The vaccines have been developed, tested and researched by scientists at the highest level all over the world. Next to social distancing, hand washing and masks they are the best thing we have to protect ourselves from serious (and deadly) COVID-19 disease. There is excellent scientific evidence to support the safety, quality and effectiveness of the COVID-19 vaccinations that will be offered to all Australians. The choice to have the vaccine is yours, but as evidence-based health professionals we strongly encourage you to have it.
NO. The Flu and COVID-19 are completely different viruses. The Flu vaccine will not work on COVID-19 and the COVID-19 vaccine will not work on the Flu – a bit like Measles and Chicken Pox. Having a flu shot will reduce your risk of having influenza at the same time as COVID-19 infection (which can otherwise result in more serious respiratory illness). It will also help to protect others who are more vulnerable to influenza infection (like the elderly and the very young).
We strongly encourage you to have your annual Flu vaccination this year when it becomes available.
Please note though that there must be a minimum of 7 days between COVID-19 Vaccination and Flu Vaccination. It does not matter which vaccine you have first, but there must be at least 7 days between them.
It is not known yet how long the COVID-19 vaccination will last and how well it will protect against new strains of the virus. Like the flu shot – we may need to have a new vaccination each year to cover us for the different strains circulating in the community. Researchers are working hard to investigate this and will continue to develop vaccines to protect us from the virus as it changes.

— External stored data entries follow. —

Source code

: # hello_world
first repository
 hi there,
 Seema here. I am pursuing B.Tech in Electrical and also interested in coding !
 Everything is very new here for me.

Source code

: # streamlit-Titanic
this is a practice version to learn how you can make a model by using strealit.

Unfortunately, the current COVID-19 vaccines will not necessarily stop you from spreading the virus if you become infected. So until most people in Australia are vaccinated it is really important to continue using social distancing and hand hygiene, and even masks when in enclosed spaces like consultation rooms. The vaccine will help to protect you from developing serious illness or even dying, but we still need to protect each other from spreading the virus around, especially to those who are vulnerable or cannot be vaccinated.
It is really important to STAY HOME if you are unwell with ANY symptoms of COVID-19, no matter how mild, and seek testing, even if you have had the vaccine.
NO. There is no LIVE COVID-19 virus in the vaccine. You cannot develop COVID-19 from the vaccine BUT you may experience some side effects after your vaccination, just like you can when you have the flu shot.